= Southampton Evening Cricket League =

Long established English Cricket League

The Southampton Evening Cricket League, formed in 1931, is one of the oldest cricket leagues in the United Kingdom. The current format of the league consists of three divisions of six to eight teams, playing each other once at "home" and once "away". Matches were played in a timed format until 1949 but are now scheduled to start at 6.30 pm, and are limited to sixteen overs per side, with no bowler permitted to bowl more than four overs. The evening format means that matches may be played during the week after work; many teams represent workplaces in and around the city of Southampton.

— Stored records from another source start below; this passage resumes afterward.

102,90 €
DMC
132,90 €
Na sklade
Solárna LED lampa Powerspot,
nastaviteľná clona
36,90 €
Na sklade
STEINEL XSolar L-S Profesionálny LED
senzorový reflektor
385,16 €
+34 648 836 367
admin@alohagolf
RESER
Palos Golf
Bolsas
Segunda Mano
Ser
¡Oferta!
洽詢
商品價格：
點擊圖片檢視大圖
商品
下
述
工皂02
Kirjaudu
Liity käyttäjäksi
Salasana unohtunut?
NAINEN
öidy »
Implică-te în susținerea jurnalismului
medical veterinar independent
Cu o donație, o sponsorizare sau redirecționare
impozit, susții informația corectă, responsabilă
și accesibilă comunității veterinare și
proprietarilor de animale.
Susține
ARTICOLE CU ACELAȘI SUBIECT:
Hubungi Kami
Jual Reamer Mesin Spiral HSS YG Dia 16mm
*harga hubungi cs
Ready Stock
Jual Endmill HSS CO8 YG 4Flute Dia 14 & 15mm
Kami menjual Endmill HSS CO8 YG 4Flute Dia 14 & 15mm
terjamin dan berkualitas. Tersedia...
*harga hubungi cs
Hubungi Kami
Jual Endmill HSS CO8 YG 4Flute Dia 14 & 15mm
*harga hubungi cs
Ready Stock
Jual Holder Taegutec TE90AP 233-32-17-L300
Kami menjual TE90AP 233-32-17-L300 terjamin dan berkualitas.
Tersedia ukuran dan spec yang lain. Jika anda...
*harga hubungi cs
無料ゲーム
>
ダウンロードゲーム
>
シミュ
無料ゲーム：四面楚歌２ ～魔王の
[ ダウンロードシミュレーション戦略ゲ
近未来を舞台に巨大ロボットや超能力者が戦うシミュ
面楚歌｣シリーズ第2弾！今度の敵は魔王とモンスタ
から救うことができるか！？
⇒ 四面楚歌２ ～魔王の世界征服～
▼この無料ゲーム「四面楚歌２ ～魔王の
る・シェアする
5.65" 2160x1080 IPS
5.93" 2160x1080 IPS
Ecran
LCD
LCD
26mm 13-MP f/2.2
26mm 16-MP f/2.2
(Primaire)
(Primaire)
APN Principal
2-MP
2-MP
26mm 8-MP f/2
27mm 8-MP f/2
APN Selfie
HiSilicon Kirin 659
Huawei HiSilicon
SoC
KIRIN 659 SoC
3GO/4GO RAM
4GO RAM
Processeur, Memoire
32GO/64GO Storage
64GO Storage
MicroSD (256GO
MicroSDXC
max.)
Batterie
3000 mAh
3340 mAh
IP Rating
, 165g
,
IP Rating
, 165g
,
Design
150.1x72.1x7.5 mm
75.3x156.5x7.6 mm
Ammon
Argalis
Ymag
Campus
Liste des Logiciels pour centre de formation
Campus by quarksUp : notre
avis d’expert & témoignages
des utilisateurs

The league is won by the team with the highest average points total, rather than overall points or wins, given the nature of the team composition, availability of pitches and the great British weather means that not all fixtures can be fulfilled.

Matches are played at various sites around the city, including Southampton Sports Centre, Riverside Park & Millbrook. As of 30 May 2012, matches have been temporarily moved away from the league's most famous venue - Hoglands Park.

There are also 2 Cup competitions - the Presidents Cup and the Harold Diaper Trophy. An indoor league also runs during the winter months, although not all teams play in both versions of the league.

==Famous players==

Several notable Test and county cricketers have played in the league, including Robin Smith, Kevin Shine, Gary Brent and Adrian Aymes.

Other famous players in the league include footballers Matt Le Tissier, Kevin Keegan, Ted Drake, Ted Bates & Jason Dodd.